» Job:
Copy the material below verbatim, from the line containing "Wrap output in <instances>...</instances>. Mask" through the end of the material.

(Saved entries)
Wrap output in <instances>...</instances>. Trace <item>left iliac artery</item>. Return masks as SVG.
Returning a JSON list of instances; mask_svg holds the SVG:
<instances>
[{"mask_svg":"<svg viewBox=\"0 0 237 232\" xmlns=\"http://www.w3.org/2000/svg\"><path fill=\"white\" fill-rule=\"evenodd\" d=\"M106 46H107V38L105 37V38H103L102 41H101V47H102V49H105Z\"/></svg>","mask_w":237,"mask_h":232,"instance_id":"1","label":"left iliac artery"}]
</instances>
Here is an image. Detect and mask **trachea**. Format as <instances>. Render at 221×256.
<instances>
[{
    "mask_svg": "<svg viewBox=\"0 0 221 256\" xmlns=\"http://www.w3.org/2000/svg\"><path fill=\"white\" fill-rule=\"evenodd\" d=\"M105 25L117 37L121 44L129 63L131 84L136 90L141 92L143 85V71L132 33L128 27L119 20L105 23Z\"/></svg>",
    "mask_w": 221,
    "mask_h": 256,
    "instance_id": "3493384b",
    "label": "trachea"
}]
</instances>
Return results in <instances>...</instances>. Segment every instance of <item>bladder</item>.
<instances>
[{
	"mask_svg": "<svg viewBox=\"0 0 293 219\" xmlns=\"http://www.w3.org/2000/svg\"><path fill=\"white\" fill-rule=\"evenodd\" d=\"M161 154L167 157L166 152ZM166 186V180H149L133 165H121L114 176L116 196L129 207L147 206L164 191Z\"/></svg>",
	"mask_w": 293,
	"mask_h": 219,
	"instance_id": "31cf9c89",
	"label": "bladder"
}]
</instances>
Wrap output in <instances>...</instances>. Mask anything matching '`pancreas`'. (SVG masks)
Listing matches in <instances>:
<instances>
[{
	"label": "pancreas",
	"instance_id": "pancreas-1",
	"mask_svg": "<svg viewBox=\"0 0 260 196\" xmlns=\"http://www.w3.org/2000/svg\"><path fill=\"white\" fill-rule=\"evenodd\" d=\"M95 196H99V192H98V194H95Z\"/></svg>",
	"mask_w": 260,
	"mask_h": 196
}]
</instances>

» Result of this task:
Wrap output in <instances>...</instances>. Mask anything matching '`pancreas`'. (SVG masks)
Listing matches in <instances>:
<instances>
[{
	"label": "pancreas",
	"instance_id": "pancreas-1",
	"mask_svg": "<svg viewBox=\"0 0 260 196\" xmlns=\"http://www.w3.org/2000/svg\"><path fill=\"white\" fill-rule=\"evenodd\" d=\"M95 196H99V192H98V194H95Z\"/></svg>",
	"mask_w": 260,
	"mask_h": 196
}]
</instances>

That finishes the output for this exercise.